Publié 19 août 2025 Mis à jour 26 août 2025

Les syndicats de l’éducation de la région Pacifique – Fidji, Papouasie-Nouvelle-Guinée, îles Salomon et Vanuatu – se sont réunis pour résoudre la pénurie mondiale actuelle d’enseignant∙e∙s et appeler les gouvernements et les institutions internationales à donner la priorité à l’enseignement public et à investir dans le personnel enseignant, se faisant l’écho des recommandations des Nations Unies sur la profession enseignante.

Du 4 au 6 août 2025, la Région Asie-Pacifique de l’Internationale de l’Éducation (IEAP) et le Council of Pacific Education (Conseil de l’éducation du Pacifique - COPE) ont organisé conjointement une réunion de planification stratégique et le lancement officiel de la campagne de l’IE La force du public : ensemble on fait école ! à Nadi, aux Fidji. L’événement a rassemblé plus de 36 représentant·e·s de syndicats d’enseignant·e·s, des dirigeant∙e∙s de l’éducation et des partenaires de l’éducation, ainsi que des représentant·e·s de l’IEAP, d’ Union Aid Abroad – APHEDA, de l’Organisation internationale du Travail (OIT) et de l’UNESCO.

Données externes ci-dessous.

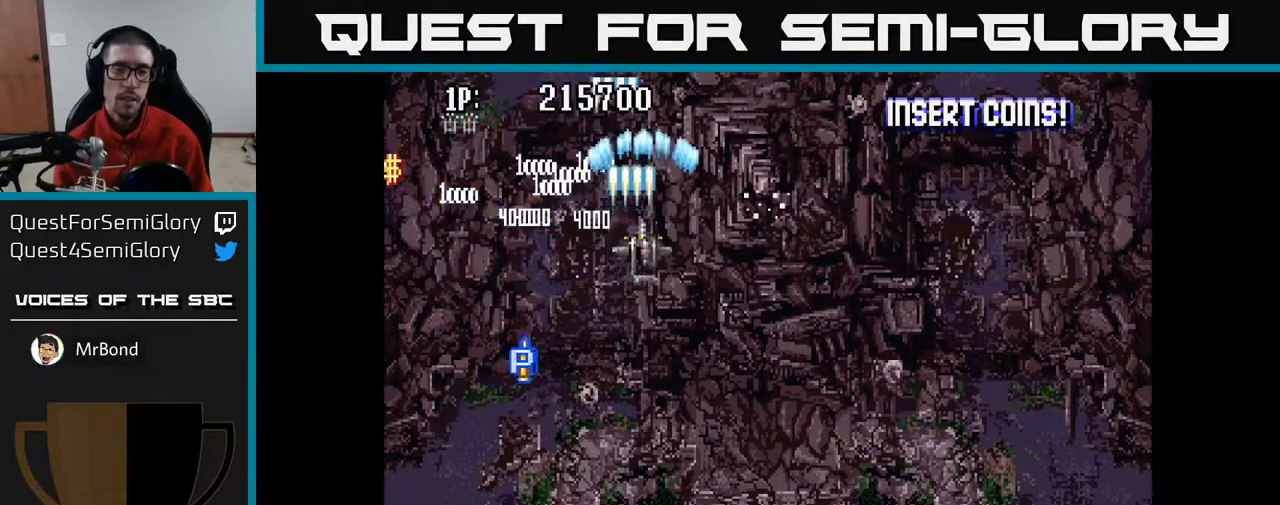
{"buttons": [], "left_stick": "center", "right_stick": "center", "events": [[83, "L3", "down"], [167, "left_stick", "up-right"], [183, "L3", "up"], [250, "left_stick", "center"]]}
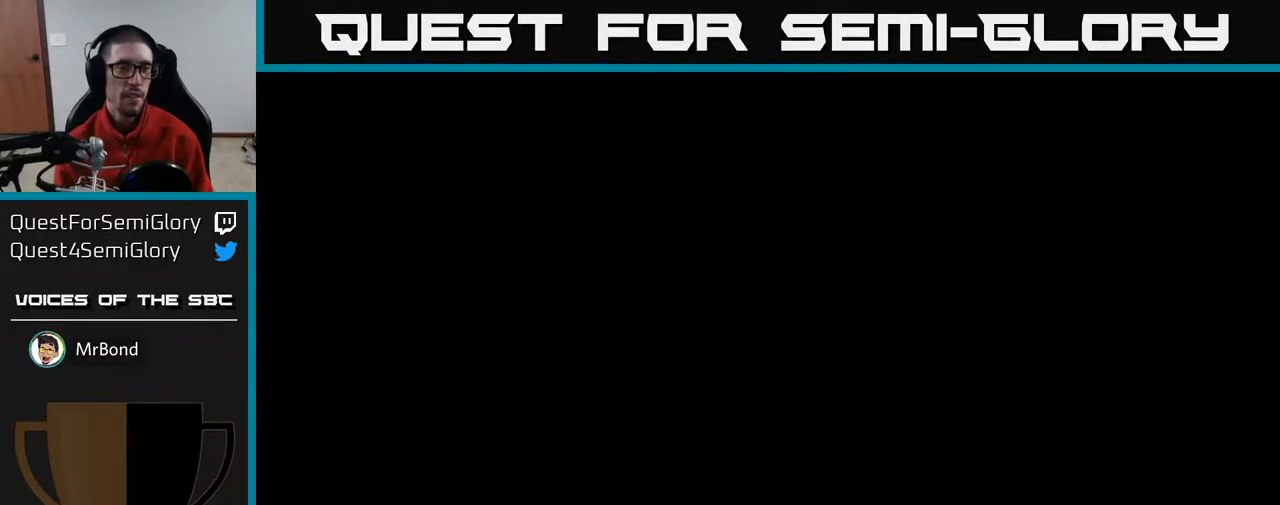
{"buttons": [], "left_stick": "center", "right_stick": "center", "events": []}
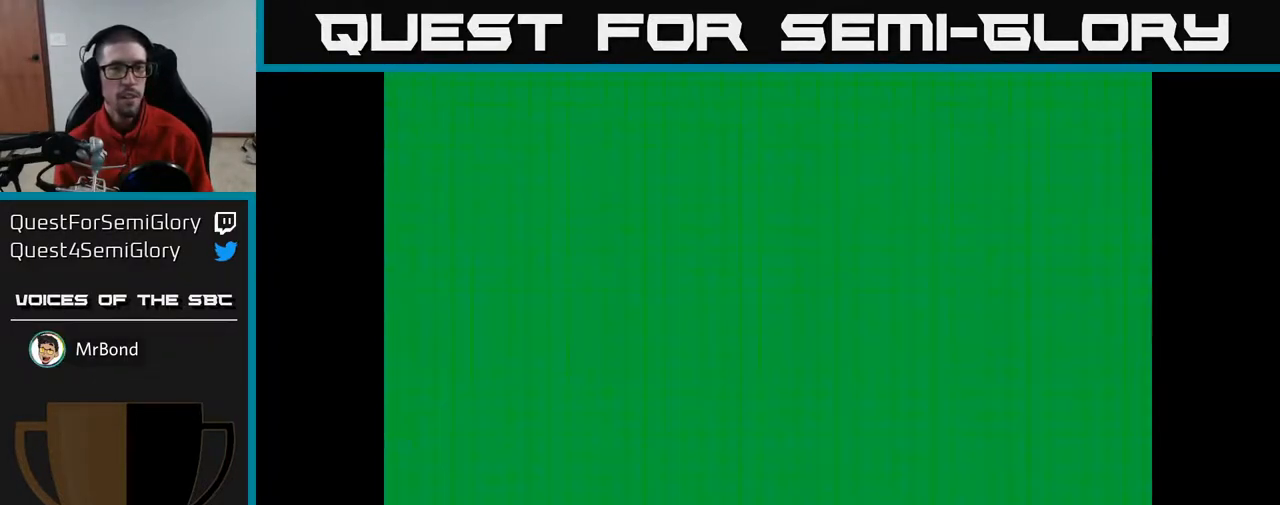
{"buttons": [], "left_stick": "center", "right_stick": "center", "events": []}
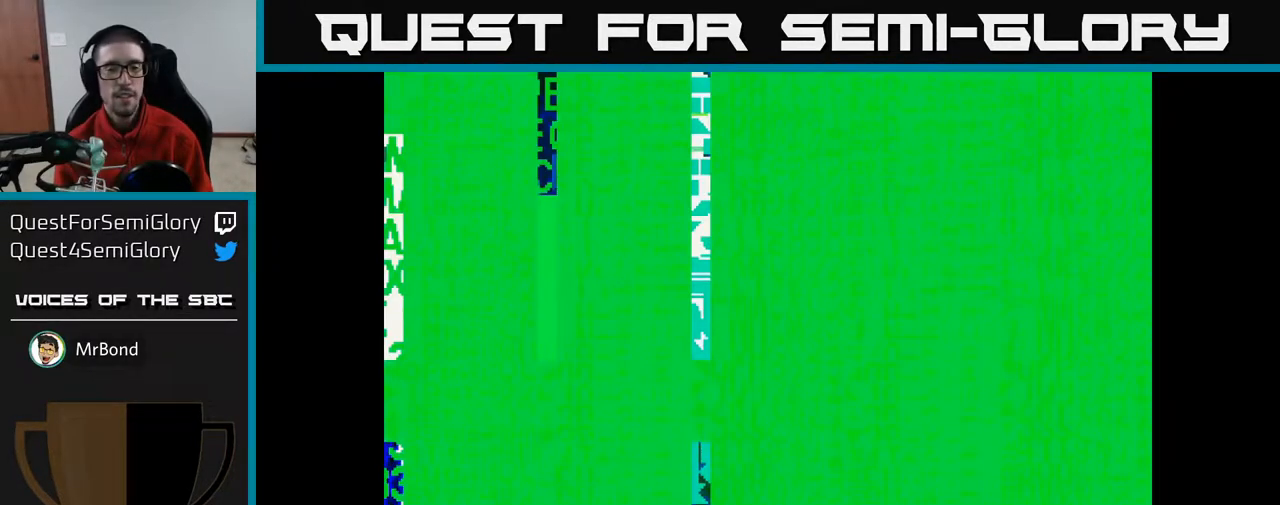
{"buttons": [], "left_stick": "center", "right_stick": "center", "events": []}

Le rôle crucial des syndicats pour faire respecter les droits des enseignant·e·s

Les syndicats doivent mener la campagne afin d’obtenir de meilleurs salaires et de meilleures conditions de travail pour les enseignant·e·s, selon Martin Wandera, directeur de l’OIT pour les pays insulaires du Pacifique, dans son allocution d’ouverture, ajoutant que ce leadership joue un rôle majeur dans la solution à la crise que représente la pénurie mondiale d’enseignant·e·s, 50 millions d’enseignant·e·s étant recherchés à l’échelle mondiale.

« La pénurie mondiale d’enseignants et enseignantes n’est pas simplement une crise relative à des chiffres, mais une crise de moral, de conditions de travail et de volonté politique. La profession enseignante doit s’appuyer sur des principes de travail décent, à savoir un salaire équitable, des environnements de travail sûrs, un accès à une formation de qualité et le respect du droit syndical », a-t-il expliqué.

M. Wandera a également rappelé aux participant·e·s que « les enseignants et enseignantes ne sont pas simplement des instruments de mise en œuvre de la politique éducative, ils sont des bâtisseurs de nation. Des syndicats forts et démocratiques sont essentiels pour garantir que le personnel enseignant soit en mesure de remplir ce rôle. »

Il a poursuivi en soulignant que la crise menace la capacité mondiale à fournir une éducation de qualité pour tou·te·s et « affecte le développement économique et social plus large car l’éducation est la clé de la réussite ».

Mary Anne Therese Manuson, spécialiste des programmes éducatifs au Bureau régional de l'UNESCO pour les États du Pacifique, a souligné l'ampleur du défi : « Le monde fait face à une pénurie critique d'enseignants et enseignantes, ce qui entrave la réalisation de l’Objectif de développement durable 4 (ODD 4). Pour parvenir à une éducation universelle d'ici 2030, nous avons besoin d'environ 44 millions d'enseignants et enseignantes supplémentaires dans le monde. Pourtant, le taux de départ du personnel enseignant a doublé ces dernières années, en raison de salaires bas, de mauvaises conditions de travail et d'un manque de reconnaissance. Transformer la profession enseignante nécessite des approches complètes, axées sur l'équité, allant de l'amélioration des salaires et des conditions de travail à l'habilitation des enseignants et enseignants en tant que co-créateurs des politiques éducatives. »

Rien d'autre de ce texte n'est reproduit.